--- Records supplied ---

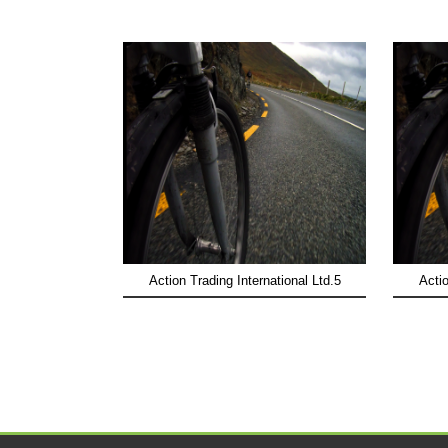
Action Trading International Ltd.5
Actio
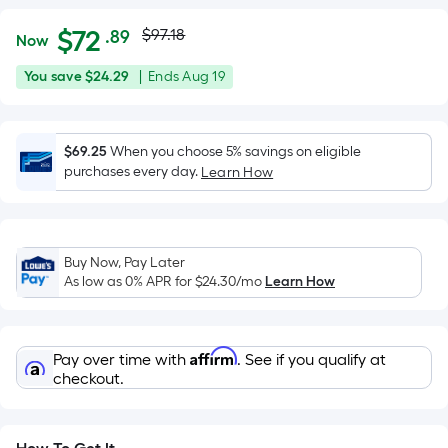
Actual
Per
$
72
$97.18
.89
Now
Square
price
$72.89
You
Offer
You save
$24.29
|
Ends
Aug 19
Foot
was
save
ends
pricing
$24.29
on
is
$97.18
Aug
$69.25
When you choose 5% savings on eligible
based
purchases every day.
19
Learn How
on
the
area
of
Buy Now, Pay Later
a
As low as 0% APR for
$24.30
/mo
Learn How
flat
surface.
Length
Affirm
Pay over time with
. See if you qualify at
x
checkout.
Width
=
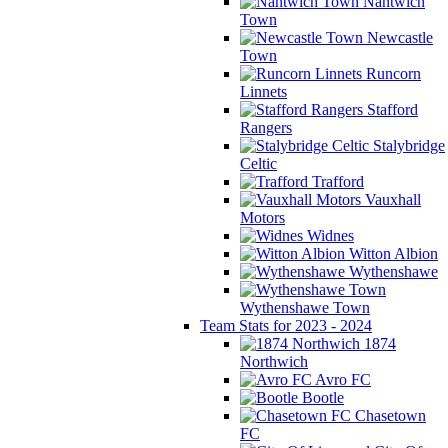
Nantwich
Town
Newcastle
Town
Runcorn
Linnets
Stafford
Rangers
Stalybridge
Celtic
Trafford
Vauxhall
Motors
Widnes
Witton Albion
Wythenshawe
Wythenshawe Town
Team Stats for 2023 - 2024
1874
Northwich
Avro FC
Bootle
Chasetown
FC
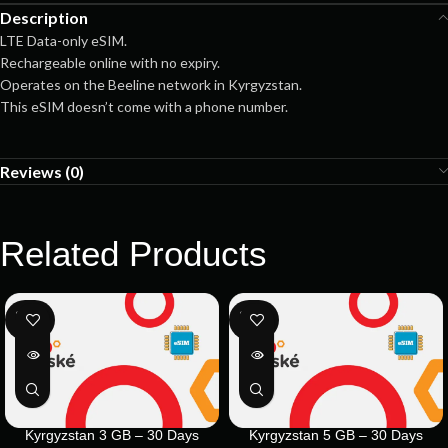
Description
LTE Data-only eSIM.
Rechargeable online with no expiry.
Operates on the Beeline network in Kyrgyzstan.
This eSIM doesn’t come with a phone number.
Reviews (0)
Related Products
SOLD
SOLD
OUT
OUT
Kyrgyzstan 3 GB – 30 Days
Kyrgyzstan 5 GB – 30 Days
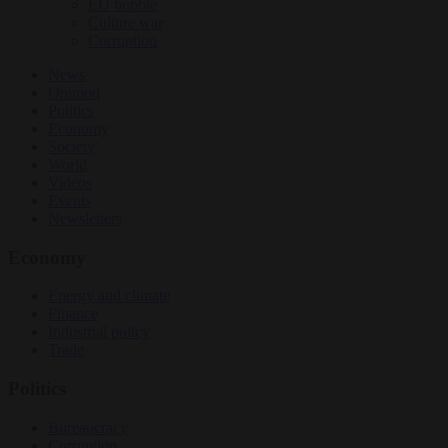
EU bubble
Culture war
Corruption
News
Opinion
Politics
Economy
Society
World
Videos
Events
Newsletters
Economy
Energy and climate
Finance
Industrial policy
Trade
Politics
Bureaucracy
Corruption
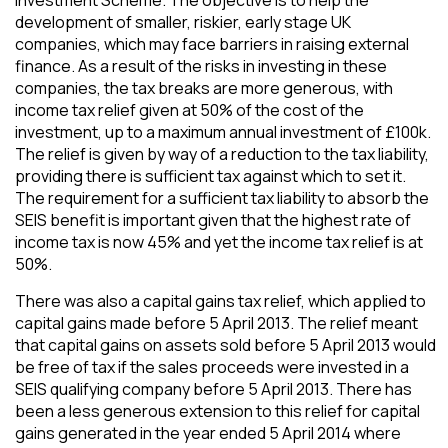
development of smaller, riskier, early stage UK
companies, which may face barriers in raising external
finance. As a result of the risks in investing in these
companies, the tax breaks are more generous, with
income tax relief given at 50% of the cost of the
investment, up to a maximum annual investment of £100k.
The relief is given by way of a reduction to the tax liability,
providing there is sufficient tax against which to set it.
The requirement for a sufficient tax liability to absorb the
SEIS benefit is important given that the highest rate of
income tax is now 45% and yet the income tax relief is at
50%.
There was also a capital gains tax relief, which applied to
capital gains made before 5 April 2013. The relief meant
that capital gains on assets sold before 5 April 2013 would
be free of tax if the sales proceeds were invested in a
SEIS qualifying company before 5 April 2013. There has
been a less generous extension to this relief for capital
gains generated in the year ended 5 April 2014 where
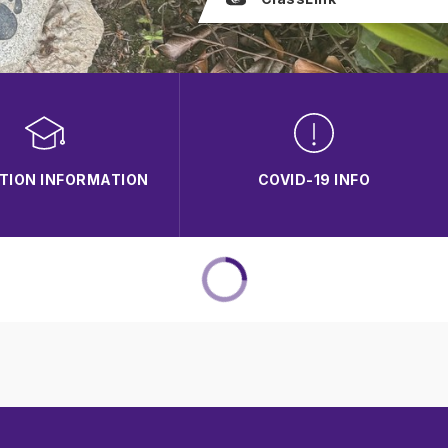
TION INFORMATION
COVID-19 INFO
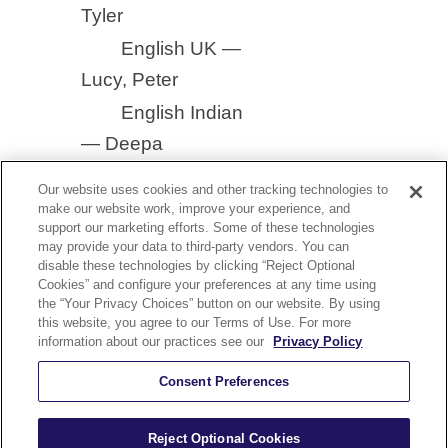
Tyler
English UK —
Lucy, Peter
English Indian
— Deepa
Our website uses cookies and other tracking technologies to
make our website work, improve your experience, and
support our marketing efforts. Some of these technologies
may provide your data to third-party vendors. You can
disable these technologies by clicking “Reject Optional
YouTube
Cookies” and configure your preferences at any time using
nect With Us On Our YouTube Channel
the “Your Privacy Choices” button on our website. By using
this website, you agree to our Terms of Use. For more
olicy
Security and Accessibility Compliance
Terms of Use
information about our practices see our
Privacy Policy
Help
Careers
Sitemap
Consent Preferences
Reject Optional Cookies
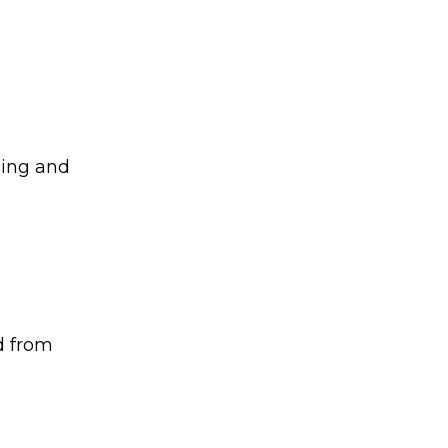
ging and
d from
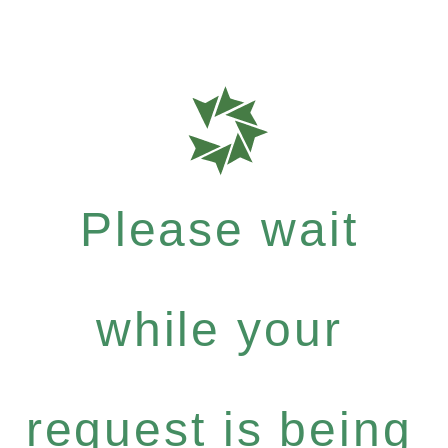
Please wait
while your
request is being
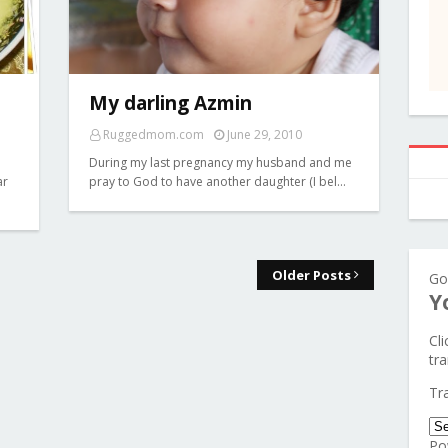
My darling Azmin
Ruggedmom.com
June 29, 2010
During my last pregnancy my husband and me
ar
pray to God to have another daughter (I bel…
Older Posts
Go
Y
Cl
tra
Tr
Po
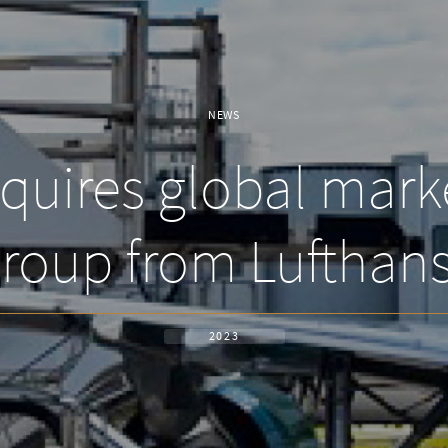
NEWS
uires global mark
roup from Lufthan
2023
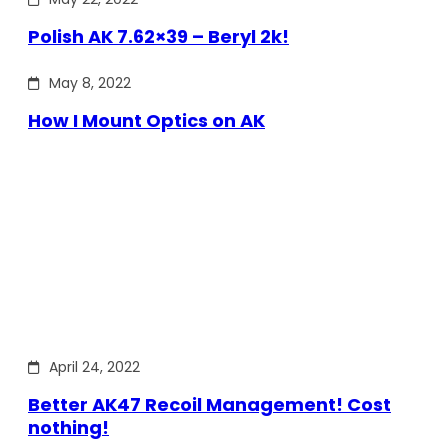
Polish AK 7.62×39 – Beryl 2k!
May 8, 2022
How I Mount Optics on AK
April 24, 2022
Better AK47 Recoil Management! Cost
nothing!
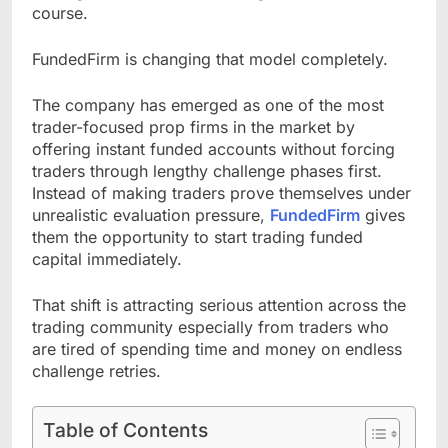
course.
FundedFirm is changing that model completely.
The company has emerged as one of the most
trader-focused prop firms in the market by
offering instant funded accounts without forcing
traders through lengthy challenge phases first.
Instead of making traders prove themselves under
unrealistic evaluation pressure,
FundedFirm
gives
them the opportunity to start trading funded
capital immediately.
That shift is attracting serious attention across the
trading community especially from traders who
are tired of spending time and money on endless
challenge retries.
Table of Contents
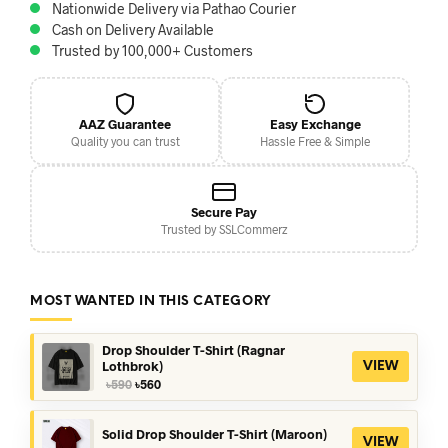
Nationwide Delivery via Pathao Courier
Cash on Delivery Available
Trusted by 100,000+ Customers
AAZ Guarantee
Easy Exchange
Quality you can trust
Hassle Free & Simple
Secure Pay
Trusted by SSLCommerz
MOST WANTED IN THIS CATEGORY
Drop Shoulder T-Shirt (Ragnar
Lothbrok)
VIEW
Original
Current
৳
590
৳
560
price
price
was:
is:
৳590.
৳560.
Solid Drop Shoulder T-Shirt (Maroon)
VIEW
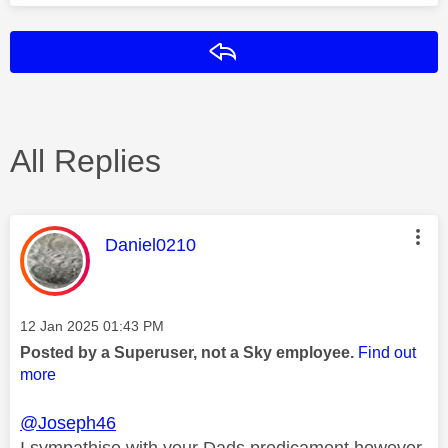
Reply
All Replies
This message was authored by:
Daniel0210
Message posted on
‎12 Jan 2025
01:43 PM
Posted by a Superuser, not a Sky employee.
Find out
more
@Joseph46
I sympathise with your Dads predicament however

---

**What is expected:** Each line above that contains "before" counts once; report the resulting number and nothing else.

**Solution for this problem:** 3